Lawmakers summoned the Chair of the Governance Commission, Dr. Amos Sawyer, the Minister of Justice, Cllr. Christiana Tah; the Minister of Finance, Amara Mohamed Konneh; along with the Director-General of the Civil Service Agency and the Director-General of the Liberia Institute of Public Administration.

Their message was simple: produce a roadmap. They wanted clarity on redundancies, protections for pensions and benefits, transfers to the Liberia Revenue Authority, and plans for employees who could not be absorbed.

We met repeatedly at the Civil Service Agency on Carey Street and produced that roadmap — and it became the blueprint for all subsequent restructuring across ministries, agencies, and commissions. Because we planned ahead, we avoided the kind of institutional chaos that destroys morale and drains public confidence.

Even so, I vividly remember the day the courtyard of the new ministry filled with anxious workers. We stood there with loudspeakers, not to spin a story, but to explain, step by step, what would happen to their jobs, their income, and their future. That is what responsible reform looks like: institutions change, but people and the credibility of the state are not left hanging.

The President’s decision to withhold approval reflects the same instinct for responsible sequencing. Moving ahead without a defined transition mechanism risks operational disruption, legal challenges, and uncertainty for employees and concession partners.

These bills, in their present form, could destabilize port operations, weaken clarity in regulatory oversight, and expose the state to unexpected liabilities at home and abroad. That is too much risk for reforms that otherwise carry merit.

The choice we face is not between reform and stagnation. It is between rushed reform that collapses under its own contradictions, and disciplined reform that can endure. The President should therefore not sign these bills until the loopholes are resolved. This is not obstruction; it is stewardship.

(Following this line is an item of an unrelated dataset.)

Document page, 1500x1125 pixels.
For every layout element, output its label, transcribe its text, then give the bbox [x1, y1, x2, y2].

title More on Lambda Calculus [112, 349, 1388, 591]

The Legislature should revisit the drafts, establish a formal transition authority, clearly define the boundaries between the new regulator and the Liberia Maritime Authority, embed protections for workers and contractual partners, and correct the drafting inconsistencies that now leave space for confusion.

Liberia does need more efficient and transparent ports. Decentralization, done well, can unlock local economic potential, reduce bottlenecks, and restore public confidence.

But decentralization without a roadmap is not reform. It is disruption — and disruption serves no one. The lesson from our own institutional history is simple: reform succeeds when it is disciplined, sequenced, and grounded in clear law. That kind of reform not only changes systems; it lasts.